For coastal Floridians and some of their neighbors to the north, it’s a September to remember. Hurricane Dorian’s roaring winds have sent millions to scour store shelves in search of generators, flashlights, bottled water and dry foodstuffs. Millions more have lined up to fill up their SUVs before fleeing up the interstates for shelter from the storm’s fury.

Preparing for the worst is a natural response to nature’s occasional depredations. But fears of a deteriorating climate belie the fact that dangerous storms which slam the eastern continental United States have actually decreased in modern times when climate-change conventional wisdom says heat from man-made greenhouse gases should be amping them up. Readying for disaster is smart, but expecting new “green” policies to calm the gales of September is wishful thinking.

The historical record compiled by the National Oceanic and Atmospheric Administration (NOAA) indicates that since the mid-19th century, hurricanes forming in the Atlantic Basin have made landfall along the U.S. coast with diminishing frequency. Between 1851 and 2004, the number of hurricanes of Categories 1 through 5 striking the U.S. mainland per decade has averaged 17.7. The most recent 10-year period that reached or beat the average was 1941-1950, when 24 hurricanes came ashore. Severe storms of Category 3 or higher have averaged six per decade, but the U.S. mainland has not suffered that number since the 1961-1970 interval.

Following the 2005 season that brought the devastation of Hurricane Katrina, the United States enjoyed a record 12 years without a major storm. The calm ended in 2017 with four hurricanes making landfall, followed by two in 2018. Time will tell whether the 2011-2020 period will reach the historical average or surpass it.

The drop-off in extreme weather events along the Atlantic and Gulf Coasts in no way minimizes their tragic impact. The U.S. population has grown exponentially from 23 million to 330 million since 1850. It is the clustering of communities along exposed coastlines, where ocean access is an attractive feature for industry and recreation, that is the primary cause for rising loss of life and property. Global warming, not so much.

Temperatures in the United States have stubbornly defied climate-change predictions. In 2005, NOAA activated the U.S. Climate Reference Network (USCRN), a new system of temperature stations purposely situated far from urban settings. Earlier sensors near cities were thrown off by dense concentrations of heat-trapping buildings and roadways, forcing government scientists to adjust readings in an attempt to filter out the heat island effect.

Now that thermometer readings across the country are relatively unadulterated, average temperatures haven’t climbed as expected, writes James Taylor, director of climate and environmental policy at the Heartland Institute, at Real Clear Energy: “USCRN temperature stations show no warming since 2005 when the network went online.

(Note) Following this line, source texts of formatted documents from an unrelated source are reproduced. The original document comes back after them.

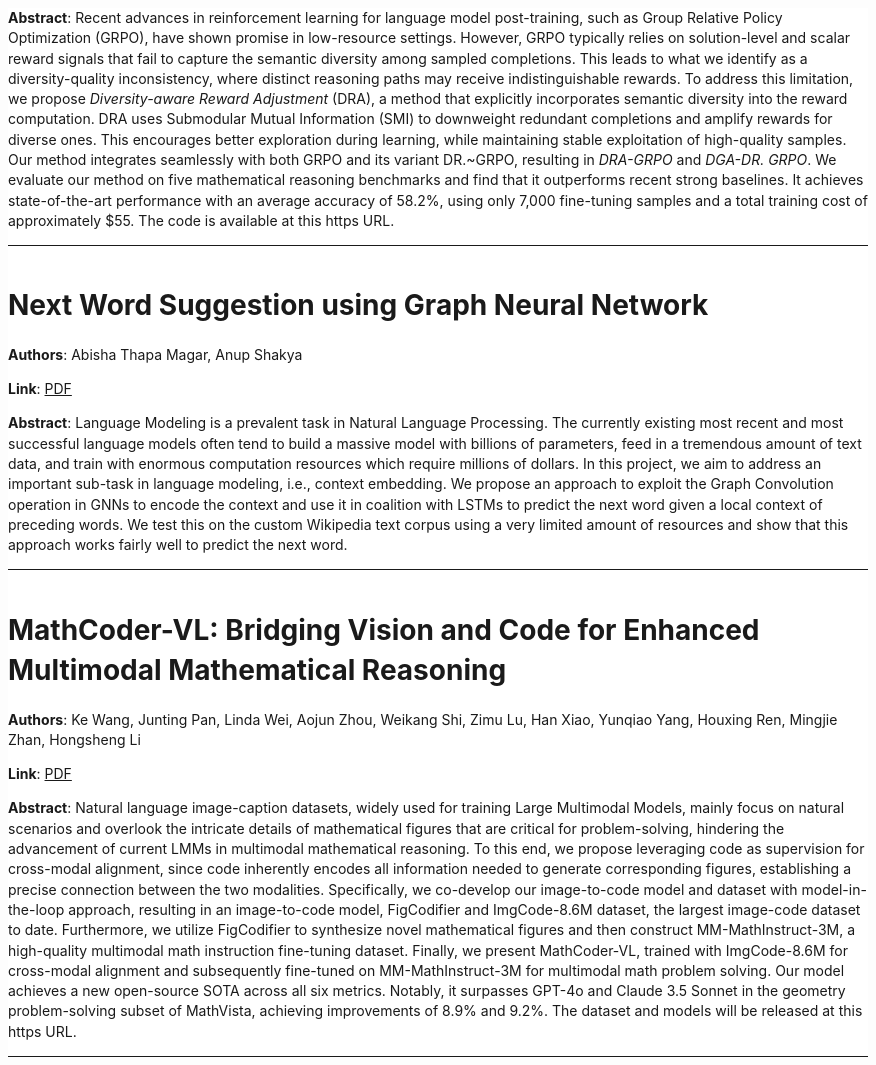 **Abstract**: Recent advances in reinforcement learning for language model post-training, such as Group Relative Policy Optimization (GRPO), have shown promise in low-resource settings. However, GRPO typically relies on solution-level and scalar reward signals that fail to capture the semantic diversity among sampled completions. This leads to what we identify as a diversity-quality inconsistency, where distinct reasoning paths may receive indistinguishable rewards. To address this limitation, we propose $\textit{Diversity-aware Reward Adjustment}$ (DRA), a method that explicitly incorporates semantic diversity into the reward computation. DRA uses Submodular Mutual Information (SMI) to downweight redundant completions and amplify rewards for diverse ones. This encourages better exploration during learning, while maintaining stable exploitation of high-quality samples. Our method integrates seamlessly with both GRPO and its variant DR.~GRPO, resulting in $\textit{DRA-GRPO}$ and $\textit{DGA-DR.~GRPO}$. We evaluate our method on five mathematical reasoning benchmarks and find that it outperforms recent strong baselines. It achieves state-of-the-art performance with an average accuracy of 58.2%, using only 7,000 fine-tuning samples and a total training cost of approximately $55. The code is available at this https URL. 

---
# Next Word Suggestion using Graph Neural Network 

**Authors**: Abisha Thapa Magar, Anup Shakya  

**Link**: [PDF](https://arxiv.org/pdf/2505.09649)  

**Abstract**: Language Modeling is a prevalent task in Natural Language Processing. The currently existing most recent and most successful language models often tend to build a massive model with billions of parameters, feed in a tremendous amount of text data, and train with enormous computation resources which require millions of dollars. In this project, we aim to address an important sub-task in language modeling, i.e., context embedding. We propose an approach to exploit the Graph Convolution operation in GNNs to encode the context and use it in coalition with LSTMs to predict the next word given a local context of preceding words. We test this on the custom Wikipedia text corpus using a very limited amount of resources and show that this approach works fairly well to predict the next word. 

---
# MathCoder-VL: Bridging Vision and Code for Enhanced Multimodal Mathematical Reasoning 

**Authors**: Ke Wang, Junting Pan, Linda Wei, Aojun Zhou, Weikang Shi, Zimu Lu, Han Xiao, Yunqiao Yang, Houxing Ren, Mingjie Zhan, Hongsheng Li  

**Link**: [PDF](https://arxiv.org/pdf/2505.10557)  

**Abstract**: Natural language image-caption datasets, widely used for training Large Multimodal Models, mainly focus on natural scenarios and overlook the intricate details of mathematical figures that are critical for problem-solving, hindering the advancement of current LMMs in multimodal mathematical reasoning. To this end, we propose leveraging code as supervision for cross-modal alignment, since code inherently encodes all information needed to generate corresponding figures, establishing a precise connection between the two modalities. Specifically, we co-develop our image-to-code model and dataset with model-in-the-loop approach, resulting in an image-to-code model, FigCodifier and ImgCode-8.6M dataset, the largest image-code dataset to date. Furthermore, we utilize FigCodifier to synthesize novel mathematical figures and then construct MM-MathInstruct-3M, a high-quality multimodal math instruction fine-tuning dataset. Finally, we present MathCoder-VL, trained with ImgCode-8.6M for cross-modal alignment and subsequently fine-tuned on MM-MathInstruct-3M for multimodal math problem solving. Our model achieves a new open-source SOTA across all six metrics. Notably, it surpasses GPT-4o and Claude 3.5 Sonnet in the geometry problem-solving subset of MathVista, achieving improvements of 8.9% and 9.2%. The dataset and models will be released at this https URL. 

---
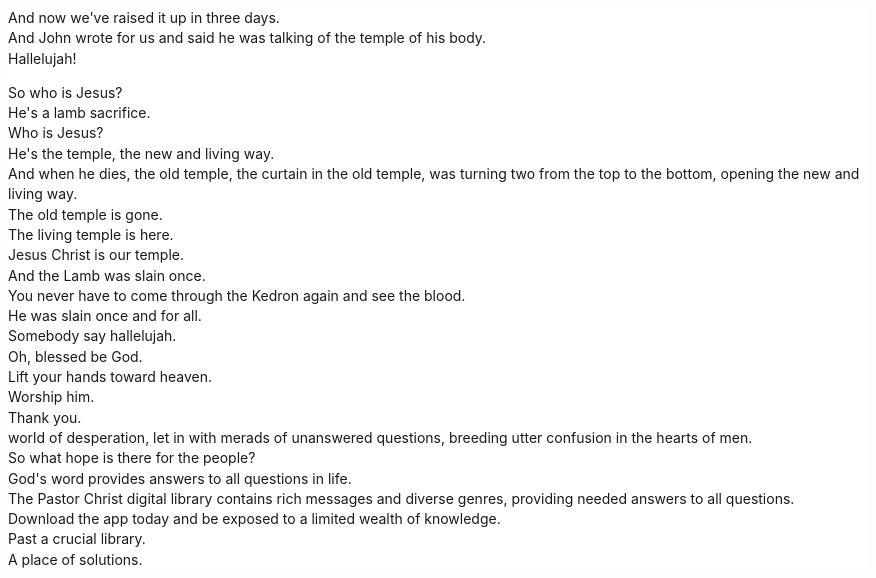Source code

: And now we've raised it up in three days.  
And John wrote for us and said he was talking of the temple of his body.  
Hallelujah!  


  
 So who is Jesus?  
He's a lamb sacrifice.  
Who is Jesus?  
He's the temple, the new and living way.  
And when he dies, the old temple, the curtain in the old temple, was turning two from the top to the bottom, opening the new and living way.  
The old temple is gone.  
The living temple is here.  
 Jesus Christ is our temple.  
And the Lamb was slain once.  
You never have to come through the Kedron again and see the blood.  
He was slain once and for all.  
Somebody say hallelujah.  
Oh, blessed be God.  
Lift your hands toward heaven.  
Worship him.  
Thank you.  
 world of desperation, let in with merads of unanswered questions, breeding utter confusion in the hearts of men.  
So what hope is there for the people?  
God's word provides answers to all questions in life.  
The Pastor Christ digital library contains rich messages and diverse genres, providing needed answers to all questions.  
 Download the app today and be exposed to a limited wealth of knowledge.  
Past a crucial library.  
A place of solutions.
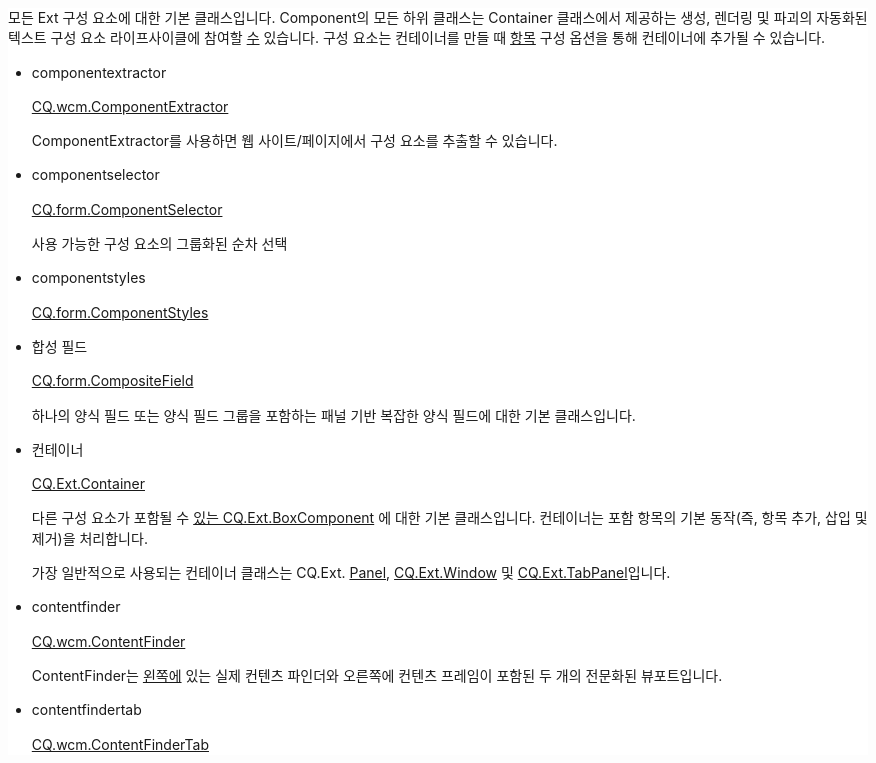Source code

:    모든 Ext 구성 요소에 대한 기본 클래스입니다. Component의 모든 하위 클래스는 Container 클래스에서 제공하는 생성, 렌더링 및 파괴의 자동화된 텍스트 구성 요소 라이프사이클에 참여할 [수](https://helpx.adobe.com/experience-manager/6-5/sites/developing/using/reference-materials/widgets-api/index.html?class=CQ.Ext.Container) 있습니다. 구성 요소는 컨테이너를 만들 때 [항목](https://helpx.adobe.com/experience-manager/6-5/sites/developing/using/reference-materials/widgets-api/index.html?class=CQ.Ext.Container) 구성 옵션을 통해 컨테이너에 추가될 수 있습니다.

* componentextractor

   [CQ.wcm.ComponentExtractor](https://helpx.adobe.com/experience-manager/6-5/sites/developing/using/reference-materials/widgets-api/index.html?class=CQ.wcm.ComponentExtractor)

   ComponentExtractor를 사용하면 웹 사이트/페이지에서 구성 요소를 추출할 수 있습니다.

* componentselector

   [CQ.form.ComponentSelector](https://helpx.adobe.com/experience-manager/6-5/sites/developing/using/reference-materials/widgets-api/index.html?class=CQ.form.ComponentSelector)

   사용 가능한 구성 요소의 그룹화된 순차 선택

* componentstyles

   [CQ.form.ComponentStyles](https://helpx.adobe.com/experience-manager/6-5/sites/developing/using/reference-materials/widgets-api/index.html?class=CQ.form.ComponentStyles)

* 합성 필드

   [CQ.form.CompositeField](https://helpx.adobe.com/experience-manager/6-5/sites/developing/using/reference-materials/widgets-api/index.html?class=CQ.form.CompositeField)

   하나의 양식 필드 또는 양식 필드 그룹을 포함하는 패널 기반 복잡한 양식 필드에 대한 기본 클래스입니다.

* 컨테이너

   [CQ.Ext.Container](https://helpx.adobe.com/experience-manager/6-5/sites/developing/using/reference-materials/widgets-api/index.html?class=CQ.Ext.Container)

   다른 구성 요소가 포함될 수 [있는 CQ.Ext.BoxComponent](https://helpx.adobe.com/experience-manager/6-5/sites/developing/using/reference-materials/widgets-api/index.html?class=CQ.Ext.BoxComponent) 에 대한 기본 클래스입니다. 컨테이너는 포함 항목의 기본 동작(즉, 항목 추가, 삽입 및 제거)을 처리합니다.

   가장 일반적으로 사용되는 컨테이너 클래스는 CQ.Ext. [Panel](https://helpx.adobe.com/experience-manager/6-5/sites/developing/using/reference-materials/widgets-api/index.html?class=CQ.Ext.Panel), [CQ.Ext.Window](https://helpx.adobe.com/experience-manager/6-5/sites/developing/using/reference-materials/widgets-api/index.html?class=CQ.Ext.Window) 및 [CQ.Ext.TabPanel](https://helpx.adobe.com/experience-manager/6-5/sites/developing/using/reference-materials/widgets-api/index.html?class=CQ.Ext.TabPanel)입니다.

* contentfinder

   [CQ.wcm.ContentFinder](https://helpx.adobe.com/experience-manager/6-5/sites/developing/using/reference-materials/widgets-api/index.html?class=CQ.wcm.ContentFinder)

   ContentFinder는 [왼쪽에](https://helpx.adobe.com/experience-manager/6-5/sites/developing/using/reference-materials/widgets-api/index.html?class=CQ.Ext.Viewport) 있는 실제 컨텐츠 파인더와 오른쪽에 컨텐츠 프레임이 포함된 두 개의 전문화된 뷰포트입니다.

* contentfindertab

   [CQ.wcm.ContentFinderTab](https://helpx.adobe.com/experience-manager/6-5/sites/developing/using/reference-materials/widgets-api/index.html?class=CQ.wcm.ContentFinderTab)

If anything, U.S. temperatures are now slightly cooler than they were 14 years ago.”

Moreover, he writes, “All of the asserted U.S. warming since 1930 is the product of the controversial adjustments made to the raw data.” If climatologists had not fiddled with the numbers, he argues, U.S. temperature readings would have been essentially flat for the past 80 years.

It’s not just a U.S. phenomenon. “Globally, satellite instruments report temperatures have risen merely 0.15 degrees Celsius since 2005, which is less than half the pace predicted by the United Nations Intergovernmental Panel on Climate Change climate models,” according to Mr. Taylor.

Nonetheless, when September storms begin to churn up the Atlantic, it’s a natural occasion for the political and media classes to play upon the primordial human fear of howling wind and lashing seas. CNN has scheduled on Wednesday a seven-hour “climate crisis town hall” in which 10 Democratic presidential candidates are expected to expend more than their fair share of hot air promoting plans for tamping down the temperature, irrespective of uncooperative thermometers.

To a man and woman, they lean in favor of the Green New Deal, a socialism-inspired blueprint for a carbon-free economy. Were one of these worthies to win the White House in 2020, the cooling effect to the atmosphere that Americans share with the planet’s peoples would only be measured in hundredths of a degree Fahrenheit.

Hurricane Dorian and its fellow furies are likely spun up by a set of natural forces more complex than the current assumptions about the effects of man-made greenhouse gases. Until there are indisputable reasons for linking human activity with climatological effects, the best advice is to stay out of the danger zone when the gales of September storm ashore.